Williams acrescenta que, com pesquisas mais recentes, cresce o entendimento sobre diferenças de gênero e influência hormonal nas doenças cardiovasculares. “Contamos com equipes sensibilizadas para nuances entre homens e mulheres, prontas para oferecer cuidado atualizado”, pontua.
Rede preparada e números da instituição
Reconhecida como maior prestadora sem fins lucrativos da região do Golfo, a Ochsner Health opera 47 hospitais e mais de 370 unidades ambulatoriais em Louisiana, Mississippi e estados vizinhos. Em 2024, cerca de 40 mil colaboradores e 4,9 mil médicos ligados à rede atenderam 1,6 milhão de pessoas vindas de todos os estados norte-americanos e de 63 países.

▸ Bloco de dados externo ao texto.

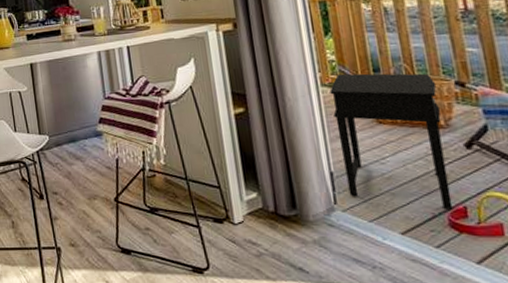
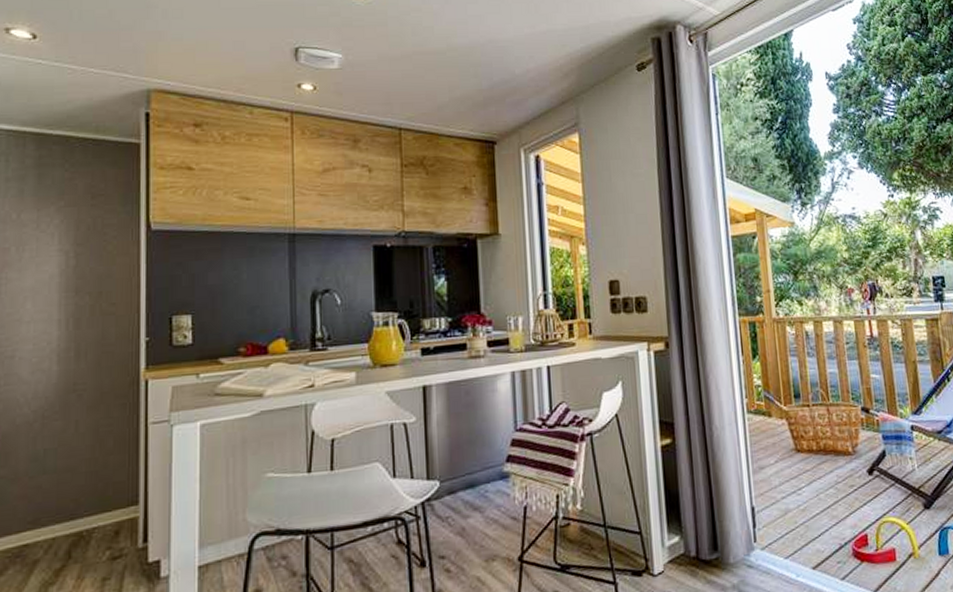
side table: present [329,73,453,210] -> none [755,399,857,539]

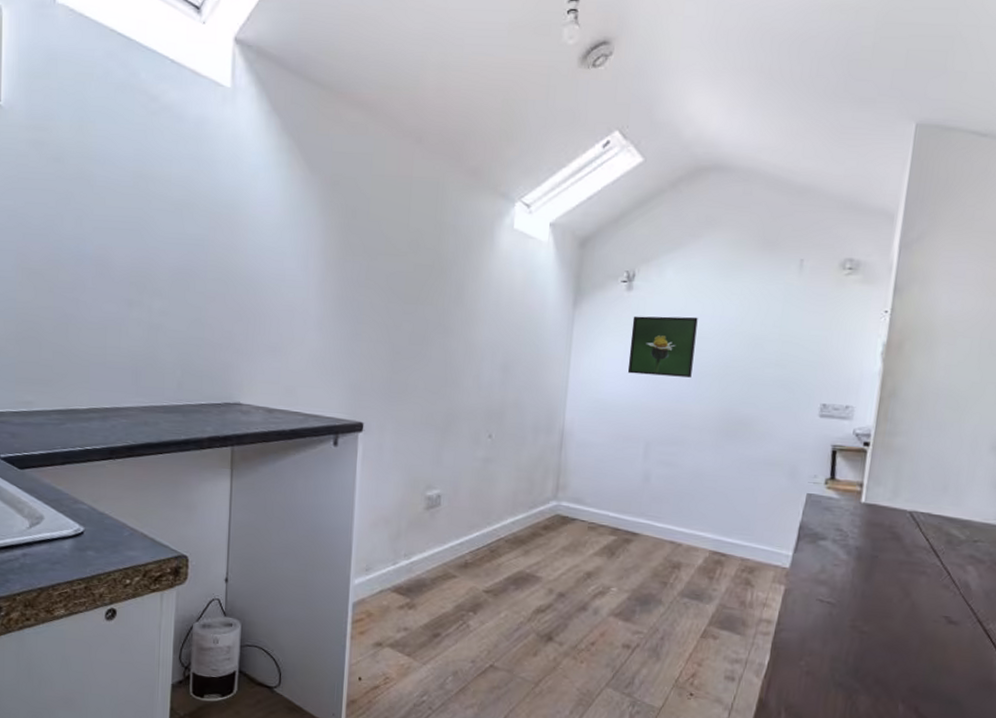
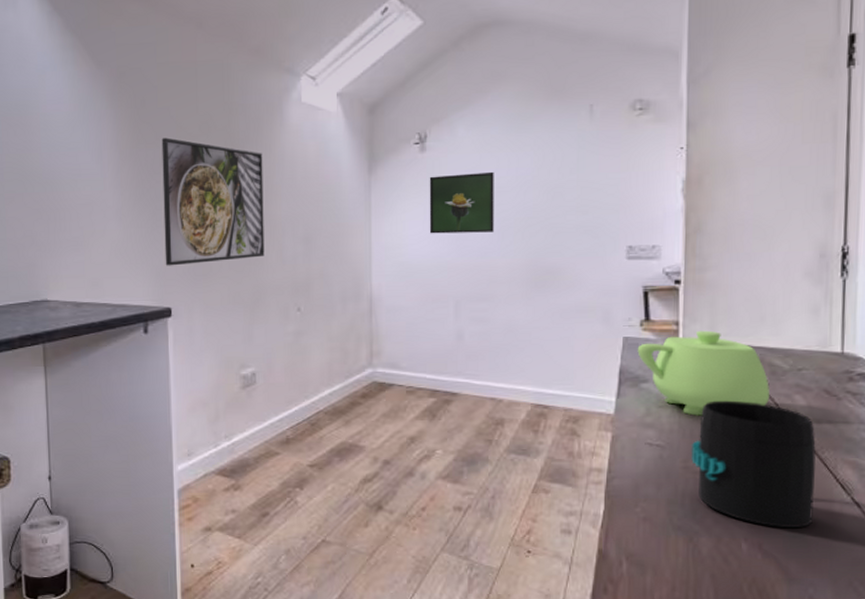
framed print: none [361,251,470,381] -> present [161,137,265,266]
teapot: none [819,494,944,578] -> present [637,330,769,416]
mug: none [859,564,983,695] -> present [690,400,816,529]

Segundo a instituição, essa capilaridade facilita o acesso imediato a especialistas em cardiologia, exames avançados e programas de prevenção. “No fim do ano, nossos profissionais sabem que as urgências cardíacas tendem a aumentar e estão preparados para responder rapidamente”, afirma Bernard.
Fique atento aos sinais
Os médicos reforçam que qualquer dor no peito, falta de ar repentina, sudorese excessiva, palpitação marcante ou desconforto que irradia para mandíbula e braço justifica busca por atendimento de urgência. O mesmo vale para sintomas menos específicos, como náusea persistente ou cansaço desproporcional ao esforço.
“Não espere o feriado terminar para cuidar da saúde”, adverte Fontenot. “Pequenas escolhas diárias — dormir bem, beber água, mover o corpo e comer com moderação — podem ser decisivas para atravessar a temporada de festas sem sustos.”
Com orientações que vão da prevenção à identificação precoce de sinais de alerta, os especialistas da Ochsner reforçam que desfrutar das celebrações é possível, desde que o coração permaneça em primeiro plano.